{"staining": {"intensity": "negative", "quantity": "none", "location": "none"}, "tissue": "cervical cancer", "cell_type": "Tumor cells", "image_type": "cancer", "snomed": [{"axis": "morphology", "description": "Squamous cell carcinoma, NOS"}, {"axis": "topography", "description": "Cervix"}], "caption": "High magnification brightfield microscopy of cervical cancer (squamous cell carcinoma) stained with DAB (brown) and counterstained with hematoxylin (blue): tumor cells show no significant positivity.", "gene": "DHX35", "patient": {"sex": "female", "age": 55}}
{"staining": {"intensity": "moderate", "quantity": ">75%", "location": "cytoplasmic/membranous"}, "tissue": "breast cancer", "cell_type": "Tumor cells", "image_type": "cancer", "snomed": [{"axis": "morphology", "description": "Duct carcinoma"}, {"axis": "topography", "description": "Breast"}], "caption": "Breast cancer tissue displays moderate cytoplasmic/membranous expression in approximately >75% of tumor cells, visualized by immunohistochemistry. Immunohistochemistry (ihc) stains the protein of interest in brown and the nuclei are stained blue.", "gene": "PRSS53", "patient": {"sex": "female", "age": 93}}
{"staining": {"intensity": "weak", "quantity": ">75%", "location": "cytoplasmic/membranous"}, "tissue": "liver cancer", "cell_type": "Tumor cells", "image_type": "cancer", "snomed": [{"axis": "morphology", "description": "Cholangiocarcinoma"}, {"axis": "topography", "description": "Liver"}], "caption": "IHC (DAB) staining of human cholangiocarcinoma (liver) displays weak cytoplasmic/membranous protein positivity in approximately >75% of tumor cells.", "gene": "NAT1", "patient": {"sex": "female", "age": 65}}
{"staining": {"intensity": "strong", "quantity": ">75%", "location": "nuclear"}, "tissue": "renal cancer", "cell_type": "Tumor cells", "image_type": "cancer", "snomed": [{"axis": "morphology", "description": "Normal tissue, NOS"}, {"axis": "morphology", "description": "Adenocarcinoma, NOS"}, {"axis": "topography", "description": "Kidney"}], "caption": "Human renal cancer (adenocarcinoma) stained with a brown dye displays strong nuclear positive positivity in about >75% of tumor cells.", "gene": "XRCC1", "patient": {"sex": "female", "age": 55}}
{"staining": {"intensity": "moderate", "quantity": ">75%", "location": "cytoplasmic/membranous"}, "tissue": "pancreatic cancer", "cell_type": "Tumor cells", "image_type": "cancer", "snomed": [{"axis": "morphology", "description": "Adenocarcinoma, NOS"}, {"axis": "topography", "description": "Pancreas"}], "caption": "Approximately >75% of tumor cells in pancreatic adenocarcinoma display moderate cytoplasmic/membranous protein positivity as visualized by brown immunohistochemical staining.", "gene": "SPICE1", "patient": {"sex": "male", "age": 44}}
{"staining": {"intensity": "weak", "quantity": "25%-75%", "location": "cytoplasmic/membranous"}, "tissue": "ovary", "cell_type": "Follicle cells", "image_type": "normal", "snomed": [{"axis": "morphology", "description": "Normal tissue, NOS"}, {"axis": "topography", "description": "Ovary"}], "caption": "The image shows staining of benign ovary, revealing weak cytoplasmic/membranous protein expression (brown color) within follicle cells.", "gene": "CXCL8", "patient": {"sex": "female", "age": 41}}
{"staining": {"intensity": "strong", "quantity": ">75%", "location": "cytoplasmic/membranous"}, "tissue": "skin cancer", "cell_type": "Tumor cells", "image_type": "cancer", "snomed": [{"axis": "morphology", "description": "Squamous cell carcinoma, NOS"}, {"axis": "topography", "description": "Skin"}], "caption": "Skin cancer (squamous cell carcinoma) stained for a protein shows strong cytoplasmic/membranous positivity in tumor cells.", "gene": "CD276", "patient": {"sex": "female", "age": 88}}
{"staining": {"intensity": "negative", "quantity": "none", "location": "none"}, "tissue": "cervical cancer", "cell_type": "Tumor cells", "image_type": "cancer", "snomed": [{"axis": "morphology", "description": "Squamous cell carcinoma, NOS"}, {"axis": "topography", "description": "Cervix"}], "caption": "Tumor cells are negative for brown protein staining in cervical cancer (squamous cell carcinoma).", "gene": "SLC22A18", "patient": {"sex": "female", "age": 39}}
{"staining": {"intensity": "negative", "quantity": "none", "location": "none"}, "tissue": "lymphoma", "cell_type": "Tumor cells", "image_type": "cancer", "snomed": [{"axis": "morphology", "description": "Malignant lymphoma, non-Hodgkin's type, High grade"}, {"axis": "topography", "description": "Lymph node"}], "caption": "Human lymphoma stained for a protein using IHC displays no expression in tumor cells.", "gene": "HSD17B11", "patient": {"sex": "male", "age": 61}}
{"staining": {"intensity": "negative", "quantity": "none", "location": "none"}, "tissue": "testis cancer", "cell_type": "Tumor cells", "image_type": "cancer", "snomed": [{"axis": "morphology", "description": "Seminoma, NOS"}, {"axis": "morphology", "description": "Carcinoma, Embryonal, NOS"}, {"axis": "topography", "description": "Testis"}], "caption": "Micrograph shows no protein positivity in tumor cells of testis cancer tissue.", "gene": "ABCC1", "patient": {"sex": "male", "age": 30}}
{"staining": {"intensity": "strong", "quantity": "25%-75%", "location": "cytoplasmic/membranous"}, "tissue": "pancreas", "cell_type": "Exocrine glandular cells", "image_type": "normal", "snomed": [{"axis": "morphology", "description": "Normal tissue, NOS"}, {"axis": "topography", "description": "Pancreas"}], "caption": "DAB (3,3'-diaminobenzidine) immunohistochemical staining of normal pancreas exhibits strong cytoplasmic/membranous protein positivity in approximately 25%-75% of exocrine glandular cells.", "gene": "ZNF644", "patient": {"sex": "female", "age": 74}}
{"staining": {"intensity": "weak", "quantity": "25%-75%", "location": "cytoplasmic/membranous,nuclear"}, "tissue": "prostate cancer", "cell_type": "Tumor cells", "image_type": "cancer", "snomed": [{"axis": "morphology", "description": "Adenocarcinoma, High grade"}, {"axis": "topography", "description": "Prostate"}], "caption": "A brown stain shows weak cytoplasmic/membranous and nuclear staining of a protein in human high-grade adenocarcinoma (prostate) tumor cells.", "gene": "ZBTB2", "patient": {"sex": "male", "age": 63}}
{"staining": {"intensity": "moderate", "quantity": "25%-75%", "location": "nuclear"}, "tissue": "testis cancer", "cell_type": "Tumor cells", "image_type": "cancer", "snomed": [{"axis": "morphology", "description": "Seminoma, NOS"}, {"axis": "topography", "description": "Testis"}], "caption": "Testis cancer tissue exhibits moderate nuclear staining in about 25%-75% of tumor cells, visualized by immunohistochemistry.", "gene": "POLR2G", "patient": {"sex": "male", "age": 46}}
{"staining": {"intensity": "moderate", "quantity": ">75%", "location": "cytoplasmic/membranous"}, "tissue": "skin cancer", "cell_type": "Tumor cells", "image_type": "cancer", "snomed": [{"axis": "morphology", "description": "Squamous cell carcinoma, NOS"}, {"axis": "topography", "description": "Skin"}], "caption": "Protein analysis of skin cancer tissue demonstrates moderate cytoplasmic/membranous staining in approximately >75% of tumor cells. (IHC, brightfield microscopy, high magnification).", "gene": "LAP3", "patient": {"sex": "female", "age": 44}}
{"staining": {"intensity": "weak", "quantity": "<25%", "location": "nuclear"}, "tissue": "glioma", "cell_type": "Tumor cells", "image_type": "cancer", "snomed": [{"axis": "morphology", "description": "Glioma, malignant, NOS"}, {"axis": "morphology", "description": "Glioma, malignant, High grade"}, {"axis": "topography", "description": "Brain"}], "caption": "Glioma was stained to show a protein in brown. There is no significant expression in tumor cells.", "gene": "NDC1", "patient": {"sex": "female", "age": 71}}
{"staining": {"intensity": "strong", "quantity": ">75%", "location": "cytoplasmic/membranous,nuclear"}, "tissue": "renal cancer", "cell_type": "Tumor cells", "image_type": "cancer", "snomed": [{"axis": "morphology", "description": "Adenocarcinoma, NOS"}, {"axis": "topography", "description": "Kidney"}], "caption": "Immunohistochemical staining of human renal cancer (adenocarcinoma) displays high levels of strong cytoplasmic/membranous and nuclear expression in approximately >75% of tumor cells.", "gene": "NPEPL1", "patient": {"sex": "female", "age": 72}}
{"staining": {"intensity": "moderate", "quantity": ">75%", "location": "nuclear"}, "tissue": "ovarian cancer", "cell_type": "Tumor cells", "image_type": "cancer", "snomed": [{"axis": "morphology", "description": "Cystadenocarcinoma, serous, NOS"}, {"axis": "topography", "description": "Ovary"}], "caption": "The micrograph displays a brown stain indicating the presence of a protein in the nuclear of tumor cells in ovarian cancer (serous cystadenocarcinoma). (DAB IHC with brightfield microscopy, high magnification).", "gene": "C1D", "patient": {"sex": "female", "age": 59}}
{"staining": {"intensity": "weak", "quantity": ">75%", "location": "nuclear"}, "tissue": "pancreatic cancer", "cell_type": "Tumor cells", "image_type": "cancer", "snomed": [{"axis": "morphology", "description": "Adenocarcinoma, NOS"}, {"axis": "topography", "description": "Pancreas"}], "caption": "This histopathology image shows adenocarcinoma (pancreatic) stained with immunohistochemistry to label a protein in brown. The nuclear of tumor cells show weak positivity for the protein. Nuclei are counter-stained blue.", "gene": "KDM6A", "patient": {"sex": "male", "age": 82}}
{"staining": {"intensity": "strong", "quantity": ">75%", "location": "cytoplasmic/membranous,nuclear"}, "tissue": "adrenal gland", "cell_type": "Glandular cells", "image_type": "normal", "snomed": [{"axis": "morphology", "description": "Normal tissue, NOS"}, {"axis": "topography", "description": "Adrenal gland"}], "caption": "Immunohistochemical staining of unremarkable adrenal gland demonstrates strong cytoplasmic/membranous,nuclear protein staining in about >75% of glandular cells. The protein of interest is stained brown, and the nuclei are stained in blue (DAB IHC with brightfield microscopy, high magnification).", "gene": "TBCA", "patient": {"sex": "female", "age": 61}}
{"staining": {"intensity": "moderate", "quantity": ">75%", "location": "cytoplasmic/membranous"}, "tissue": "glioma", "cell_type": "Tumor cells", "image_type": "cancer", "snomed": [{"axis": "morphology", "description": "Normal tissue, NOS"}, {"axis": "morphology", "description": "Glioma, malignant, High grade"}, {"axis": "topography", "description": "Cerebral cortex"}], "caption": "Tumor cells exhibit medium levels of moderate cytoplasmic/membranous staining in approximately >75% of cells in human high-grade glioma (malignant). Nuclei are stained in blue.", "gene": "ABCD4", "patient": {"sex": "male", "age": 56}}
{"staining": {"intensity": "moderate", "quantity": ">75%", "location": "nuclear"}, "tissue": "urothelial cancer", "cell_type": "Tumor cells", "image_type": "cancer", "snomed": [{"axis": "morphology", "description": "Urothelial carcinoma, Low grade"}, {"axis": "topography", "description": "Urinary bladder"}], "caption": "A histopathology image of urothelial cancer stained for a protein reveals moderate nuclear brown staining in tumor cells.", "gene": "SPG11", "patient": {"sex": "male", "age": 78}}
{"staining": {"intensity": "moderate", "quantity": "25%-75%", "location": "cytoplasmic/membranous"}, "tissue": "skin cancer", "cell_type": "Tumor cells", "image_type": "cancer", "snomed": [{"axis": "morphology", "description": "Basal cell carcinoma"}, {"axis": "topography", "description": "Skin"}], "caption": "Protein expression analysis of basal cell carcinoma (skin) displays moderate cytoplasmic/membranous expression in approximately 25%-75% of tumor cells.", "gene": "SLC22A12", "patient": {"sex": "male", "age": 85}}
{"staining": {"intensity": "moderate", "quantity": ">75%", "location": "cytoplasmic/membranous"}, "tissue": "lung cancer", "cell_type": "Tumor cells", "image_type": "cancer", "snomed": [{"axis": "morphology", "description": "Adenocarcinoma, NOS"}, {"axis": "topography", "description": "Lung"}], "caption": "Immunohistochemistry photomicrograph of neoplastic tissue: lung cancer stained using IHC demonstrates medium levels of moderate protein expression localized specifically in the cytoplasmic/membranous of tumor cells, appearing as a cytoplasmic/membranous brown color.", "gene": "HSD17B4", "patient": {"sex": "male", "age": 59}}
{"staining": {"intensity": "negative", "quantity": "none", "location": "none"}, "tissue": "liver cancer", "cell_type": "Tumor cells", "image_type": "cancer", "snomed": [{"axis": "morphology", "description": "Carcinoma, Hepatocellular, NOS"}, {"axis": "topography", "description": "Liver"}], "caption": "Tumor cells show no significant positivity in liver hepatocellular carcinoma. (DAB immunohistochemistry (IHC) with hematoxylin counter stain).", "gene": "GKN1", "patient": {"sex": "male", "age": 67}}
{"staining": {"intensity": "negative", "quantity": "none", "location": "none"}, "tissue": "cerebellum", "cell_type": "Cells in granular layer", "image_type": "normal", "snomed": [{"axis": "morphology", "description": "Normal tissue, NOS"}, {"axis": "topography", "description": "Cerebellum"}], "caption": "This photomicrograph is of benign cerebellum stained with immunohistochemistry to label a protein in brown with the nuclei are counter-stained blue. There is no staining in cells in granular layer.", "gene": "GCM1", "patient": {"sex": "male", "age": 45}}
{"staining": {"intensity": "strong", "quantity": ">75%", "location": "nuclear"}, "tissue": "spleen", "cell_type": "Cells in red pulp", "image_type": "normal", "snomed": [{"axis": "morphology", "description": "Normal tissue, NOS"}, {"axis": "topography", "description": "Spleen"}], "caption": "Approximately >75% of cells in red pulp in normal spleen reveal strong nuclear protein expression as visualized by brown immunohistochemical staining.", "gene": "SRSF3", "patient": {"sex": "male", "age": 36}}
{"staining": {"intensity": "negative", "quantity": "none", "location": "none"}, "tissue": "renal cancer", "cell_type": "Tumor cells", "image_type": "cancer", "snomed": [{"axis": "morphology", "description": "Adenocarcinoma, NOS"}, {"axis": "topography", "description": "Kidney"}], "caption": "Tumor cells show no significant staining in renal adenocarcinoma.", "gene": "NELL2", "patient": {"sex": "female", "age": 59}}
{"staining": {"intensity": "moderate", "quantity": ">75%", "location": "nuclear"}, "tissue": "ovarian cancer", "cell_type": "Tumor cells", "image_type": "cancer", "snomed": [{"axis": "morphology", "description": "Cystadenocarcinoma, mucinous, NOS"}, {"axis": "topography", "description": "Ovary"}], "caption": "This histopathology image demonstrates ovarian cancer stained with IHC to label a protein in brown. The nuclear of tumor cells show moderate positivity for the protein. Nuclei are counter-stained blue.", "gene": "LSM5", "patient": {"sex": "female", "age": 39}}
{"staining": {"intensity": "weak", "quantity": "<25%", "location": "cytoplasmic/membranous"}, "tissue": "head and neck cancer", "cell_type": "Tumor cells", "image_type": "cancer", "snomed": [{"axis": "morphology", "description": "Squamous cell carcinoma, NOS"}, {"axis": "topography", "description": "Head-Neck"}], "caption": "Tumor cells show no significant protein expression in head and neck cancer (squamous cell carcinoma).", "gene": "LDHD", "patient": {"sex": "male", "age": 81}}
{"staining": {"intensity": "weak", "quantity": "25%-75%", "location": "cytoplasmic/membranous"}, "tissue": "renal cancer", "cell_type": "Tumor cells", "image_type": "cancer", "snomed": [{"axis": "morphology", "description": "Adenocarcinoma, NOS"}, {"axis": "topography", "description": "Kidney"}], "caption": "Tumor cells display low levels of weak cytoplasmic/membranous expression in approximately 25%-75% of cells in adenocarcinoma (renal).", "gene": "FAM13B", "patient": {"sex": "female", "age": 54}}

#### REQUIRED WORK
Give an exact copy of the lines above from the line with "histopathology image shows" up to and including the line with "cells exhibit medium", and leave everything else out.

#### RESPONSE AREA
{"staining": {"intensity": "weak", "quantity": ">75%", "location": "nuclear"}, "tissue": "pancreatic cancer", "cell_type": "Tumor cells", "image_type": "cancer", "snomed": [{"axis": "morphology", "description": "Adenocarcinoma, NOS"}, {"axis": "topography", "description": "Pancreas"}], "caption": "This histopathology image shows adenocarcinoma (pancreatic) stained with immunohistochemistry to label a protein in brown. The nuclear of tumor cells show weak positivity for the protein. Nuclei are counter-stained blue.", "gene": "KDM6A", "patient": {"sex": "male", "age": 82}}
{"staining": {"intensity": "strong", "quantity": ">75%", "location": "cytoplasmic/membranous,nuclear"}, "tissue": "adrenal gland", "cell_type": "Glandular cells", "image_type": "normal", "snomed": [{"axis": "morphology", "description": "Normal tissue, NOS"}, {"axis": "topography", "description": "Adrenal gland"}], "caption": "Immunohistochemical staining of unremarkable adrenal gland demonstrates strong cytoplasmic/membranous,nuclear protein staining in about >75% of glandular cells. The protein of interest is stained brown, and the nuclei are stained in blue (DAB IHC with brightfield microscopy, high magnification).", "gene": "TBCA", "patient": {"sex": "female", "age": 61}}
{"staining": {"intensity": "moderate", "quantity": ">75%", "location": "cytoplasmic/membranous"}, "tissue": "glioma", "cell_type": "Tumor cells", "image_type": "cancer", "snomed": [{"axis": "morphology", "description": "Normal tissue, NOS"}, {"axis": "morphology", "description": "Glioma, malignant, High grade"}, {"axis": "topography", "description": "Cerebral cortex"}], "caption": "Tumor cells exhibit medium levels of moderate cytoplasmic/membranous staining in approximately >75% of cells in human high-grade glioma (malignant). Nuclei are stained in blue.", "gene": "ABCD4", "patient": {"sex": "male", "age": 56}}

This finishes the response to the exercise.